◆ **Your goal**
Show only those lines of the entries where the string "left" is found.

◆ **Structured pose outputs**
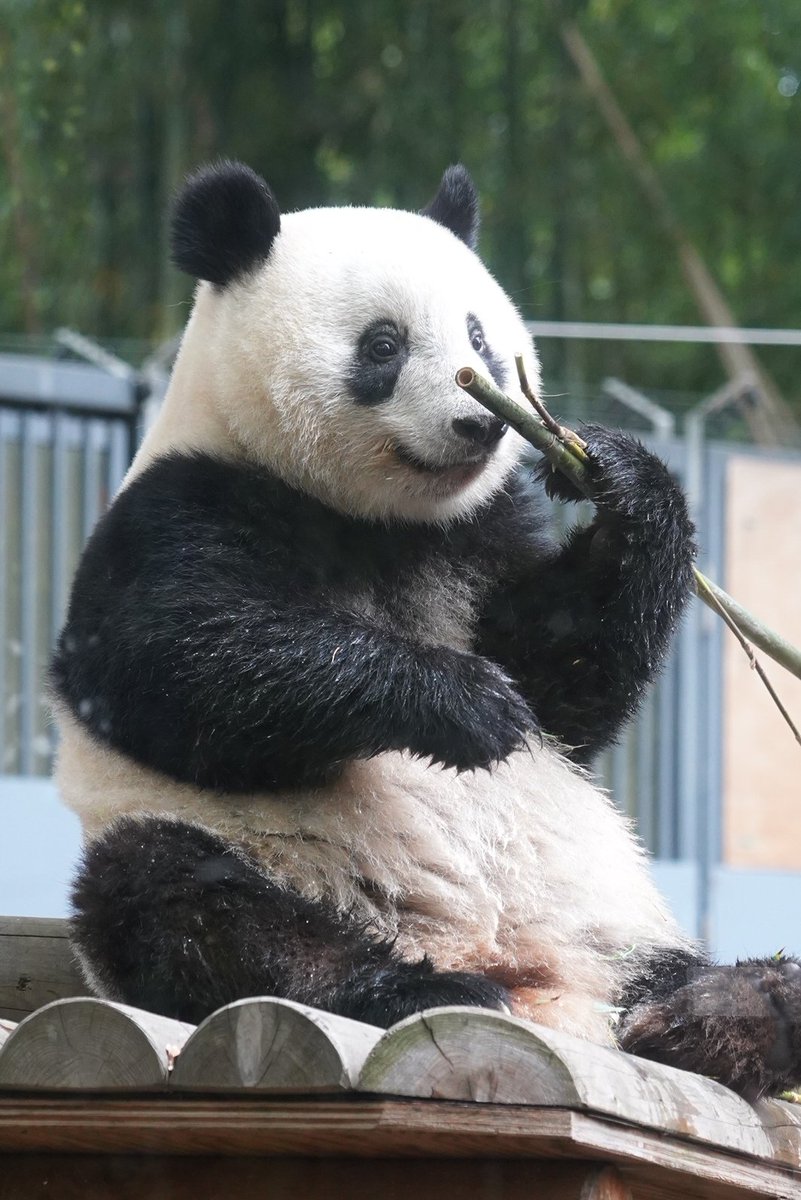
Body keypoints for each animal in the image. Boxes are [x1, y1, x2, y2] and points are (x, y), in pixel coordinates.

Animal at [51, 164, 801, 1099]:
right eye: (383, 345)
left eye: (480, 336)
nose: (479, 420)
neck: (377, 518)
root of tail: (537, 984)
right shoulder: (178, 508)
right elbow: (174, 664)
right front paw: (460, 704)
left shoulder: (480, 535)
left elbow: (564, 684)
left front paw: (617, 477)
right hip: (260, 857)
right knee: (185, 901)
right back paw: (417, 987)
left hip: (611, 923)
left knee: (677, 971)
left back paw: (727, 1012)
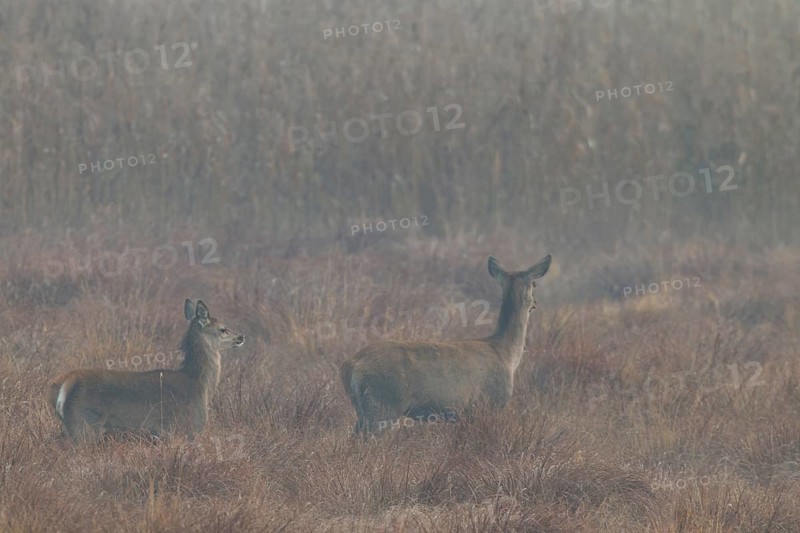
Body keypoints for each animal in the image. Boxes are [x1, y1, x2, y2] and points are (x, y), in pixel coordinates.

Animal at [47, 299, 244, 443]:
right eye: (223, 329)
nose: (241, 336)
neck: (199, 383)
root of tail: (66, 383)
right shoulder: (186, 428)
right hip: (84, 425)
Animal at [340, 254, 552, 435]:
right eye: (535, 283)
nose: (535, 303)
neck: (507, 353)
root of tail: (351, 364)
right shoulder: (489, 404)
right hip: (383, 404)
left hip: (363, 409)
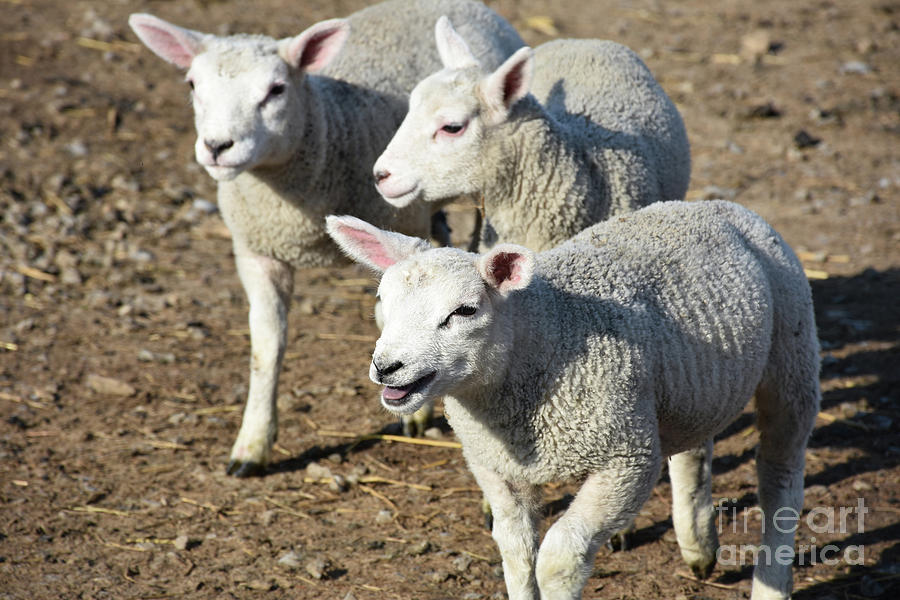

◆ **Answer to this exercise**
left eye: (480, 336)
left shoulder: (480, 535)
left elbow: (564, 684)
left front paw: (617, 477)
left hip: (611, 923)
left knee: (677, 971)
left back paw: (727, 1012)
left hip: (363, 409)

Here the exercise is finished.